In an evolutionary approach, a complete population of solutions is modified during the process. Among these methods, a subclassification known as evolutionary algorithms presents multiple advantages to address multiobjective problems [24]. In fact, evolutionary algorithms are characterized by imitating the evolutionary process of the species regarding the survival of the fittest, i.e., a population of individuals (solutions to the problem) is modified after several generations through the application of parent selection rules, crossover strategies and mutation strategies. Thus, the following series of elements must be introduced to proceed:

  • Encoding the solution: definition of the coded representation (or chromosome) of individuals in the population in both the objective space and the decision space.
  • Fitness assignment: definition of a strategy to assign a value to each individual to motivate its aptitude to be part of the next generation.
  • Mating selection: definition of the strategy to select individuals to be parents of new solutions.
  • Environmental selection: definition of the strategy to decide the members of the current population that will be included in the population of the next generation.
  • Reproduction strategy: definition of the mutation and crossover operators to generate the next generation with the probability of applying each operator.
  • Initialization of population: definition of the population size and strategy to create the initial population.
  • Stop criterion: definition of a criterion that enables the algorithm to stop the calculation after fulfilling a condition.

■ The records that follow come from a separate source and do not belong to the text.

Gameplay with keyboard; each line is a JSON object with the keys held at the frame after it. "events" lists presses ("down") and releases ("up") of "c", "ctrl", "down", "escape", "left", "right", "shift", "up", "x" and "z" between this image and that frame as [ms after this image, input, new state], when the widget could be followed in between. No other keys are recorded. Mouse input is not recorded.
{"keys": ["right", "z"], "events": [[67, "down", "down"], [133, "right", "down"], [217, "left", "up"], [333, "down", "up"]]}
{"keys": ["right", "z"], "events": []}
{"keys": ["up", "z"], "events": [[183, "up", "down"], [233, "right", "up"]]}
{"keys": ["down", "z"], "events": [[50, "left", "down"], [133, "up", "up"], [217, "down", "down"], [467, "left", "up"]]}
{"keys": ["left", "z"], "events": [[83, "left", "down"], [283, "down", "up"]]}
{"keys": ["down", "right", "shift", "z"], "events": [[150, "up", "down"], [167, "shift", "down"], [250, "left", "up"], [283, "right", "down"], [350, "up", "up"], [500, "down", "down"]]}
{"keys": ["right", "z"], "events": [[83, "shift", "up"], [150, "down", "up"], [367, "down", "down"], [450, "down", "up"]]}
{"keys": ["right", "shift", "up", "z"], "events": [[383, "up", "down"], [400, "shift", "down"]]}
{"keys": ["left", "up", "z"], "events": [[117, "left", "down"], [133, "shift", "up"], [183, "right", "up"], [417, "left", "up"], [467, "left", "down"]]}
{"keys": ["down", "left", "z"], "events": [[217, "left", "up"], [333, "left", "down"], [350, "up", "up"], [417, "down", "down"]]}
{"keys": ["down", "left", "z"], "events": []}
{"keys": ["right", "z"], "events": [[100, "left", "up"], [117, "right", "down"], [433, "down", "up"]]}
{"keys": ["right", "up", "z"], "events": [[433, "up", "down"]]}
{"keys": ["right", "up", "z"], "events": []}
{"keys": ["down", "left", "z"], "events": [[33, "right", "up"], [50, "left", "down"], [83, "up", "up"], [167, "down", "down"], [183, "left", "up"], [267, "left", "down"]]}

We consider two evolutionary algorithms, NSGA-II and SPEA2, to address the MO-NMPP-CHO. First, we defined the identical operators and strategies to implement both methods; then, we specified the different operators and particular strategies in each method.

Encoding the solution: A solution in the decision space is represented using two rows and T columns, where T is the number of days multiplied by the number of dishes that should be served per day. Fig 1 illustrates the attributes of each row and column to encode the solution in the decision space. The first row includes the number of food portions to be served, and the second row includes an identifier of the food to be served. The position of each column considers different characteristics (e.g., the meal time to which it belongs and the dish in the meal). The representation of an individual in the objective space corresponds to a vector whose size is equal to the number of objectives (4 in this case).

Fig 1. Representation of an individual in the decision space, planning for one day.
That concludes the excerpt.